Над двором и садом Шафаров летали вороны.

У окна, размером меньше пяди, выходящего во дворик с ясенем, молился, повернувшись лицом на восток, Пинхес Якубович, завернутый в черный с белым полосатый талес, с костяным тефилином{284} на лбу и ремешками, обмотанными семь раз вокруг его обнаженной левой руки, по которой кровь текла прямо из сердца. Брана ушла в деревню занять, выпросить, выплакать, вымолить или вырвать угрозами немного сена для коровы — свое уже кончилось. А дети то и дело скрипели дверью, напуская со двора холод.

Пинхес Якубович творил утреннюю молитву: «Да славится и возвеличится бог живой. Он сущий, и неограничен срок его бытия. Един, и нет единства более его единства. Ни телесного образа не имеющий, ни тела, и ни с чем не сравнится святость его».

Дойдя до слов: «Вот владыка вселенной всем созданиям являет величие свое и власть свою; богатством пророчества своего одарил мужей избранных и славы своей!» — Пинхес Якубович расплакался. Но крупные слезы, стекавшие по его ввалившимся щекам и падавшие на талес, были слезами радости. Сегодня самый светлый день его жизни, господь бог нарек его ученым: ламед вов.

Сегодня, в ночь на вторник, Пинхес Якубович, одетый в саван творил страшную каббалистическую молитву «Хурбан баит». Когда он вернулся из морозных сеней в теплую постель со вспотевшим лбом и окоченевшими ногами, ему, только он уснул, пригрезился ангел сна.

— Встань, ламед вов Пинхес!

Пинхес Якубович в страшном испуге вскочил и встал перед ангелом. Ему было очень стыдно, потому что на нем были рваные подштанники.

— Я послан господом богом, — сказал ангел.

Как попал сюда этот ангел, через двери или иным путем, Пинхес не знал. Это был огромный юноша в белом одеянии и золотых сандалиях, — когда он сел на стул, стоявший у стола, то коснулся теменем потолочной балки.

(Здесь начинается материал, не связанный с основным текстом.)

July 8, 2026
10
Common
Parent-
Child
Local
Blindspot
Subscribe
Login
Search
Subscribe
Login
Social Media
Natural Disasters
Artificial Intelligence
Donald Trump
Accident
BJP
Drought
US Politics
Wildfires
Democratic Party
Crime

Длинные ноги он вытянул было по направлению к Браниному дивану, из которого торчало сено; но, видно, не захотел прикасаться к их ложу, в то время нечистому; а так как ноги у него озябли, он передвинул их в печке и сидел немного наискосок от Пинхеса.

Ангел заговорил. Сперва с достоинством, хотя ангел, сидящий на стуле, греющий себе ноги и бросающий слова чуть ли не через плечо, производит не очень внушительное впечатление. Но какой несолидный, легкомысленный тон позволил он себе в дальнейшем! Он говорил явно от себя, ни в коем случае не по внушению бога. Пинхес обдумывал это событие весь остаток ночи. И будет размышлять о нем еще долго, — бог даст лет сто.

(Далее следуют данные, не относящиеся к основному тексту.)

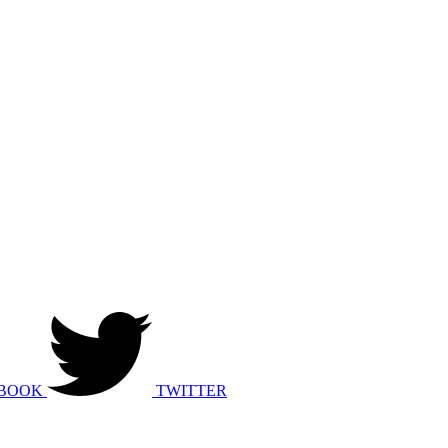
BOOK
TWITTER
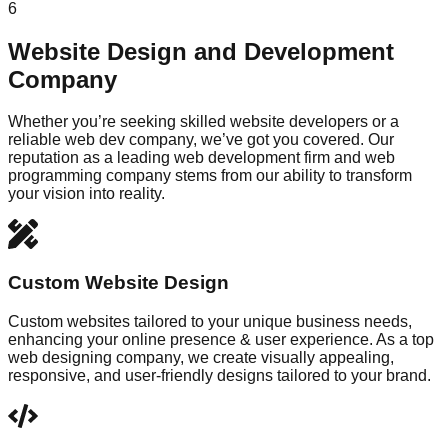
6
Website Design and Development
Company
Whether you’re seeking skilled website developers or a
reliable web dev company, we’ve got you covered. Our
reputation as a leading web development firm and web
programming company stems from our ability to transform
your vision into reality.
Custom Website Design
Custom websites tailored to your unique business needs,
enhancing your online presence & user experience. As a top
web designing company, we create visually appealing,
responsive, and user-friendly designs tailored to your brand.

— Господь бог говорит с тобой устами моими, — так начал ангел. — Ламед вов Пинхес, сын Янкеля! Дошла молитва твоя до слуха моего, и внял я ей. Думал я сокрушить полянскую еврейскую общину за грехи ее жезлом железным, как сосуд скудельный, разметать ее, как песок пустыни. Но смягчились гнев мой и ярость моя молитвами твоими, и смиловался я. Вот нет уже ни халуцев, ни мизрахистов. Стер я их с лица земли, как скверну, и отныне Поляна вновь будет единой, как искони. Но взамен я требую искупительной жертвы. Одной от всей общины. Одной, но самой страшной из всех, какие когда-либо приносились. Смерть! Смерть! Смерть! Смерть, какой Поляна еще не видела, грозней меча, огня и могилы. Из всех смертей смерть. Завтра же. Принеси мне ее без промедленья! Это первое, ламед вов Пинхес, сын Янкеля. И второе: другим людям я могу не внимать, а тебе не могу. Оставь меня в покое с мессией, не надоедай! С какой стати должен я два раза в неделю выслушивать твои напоминания, брань и угрозы? Мне лучше знать, какие у меня намерения насчет моих евреев и когда послать мессию. У тебя не должны зябнуть ноги, и у ангела тоже… И в-третьих: ты очень ошибаешься, думая, что я превращу Брану в рыбу. Она будет причастна славе небесной наравне с тобой. Сразу видно, что ты еще плохо понимаешь меня. Зачем создал я Брану? Для того, чтоб она в поте лица своего добывала хлеб твой. Но все в меру. Займись немного шитьем. Соломон Фукс продырявил себе брюки на заднице, попроси у него работы. И почему ты топчешься перед вестником моим в таком рваном белье? Стыдись, портной!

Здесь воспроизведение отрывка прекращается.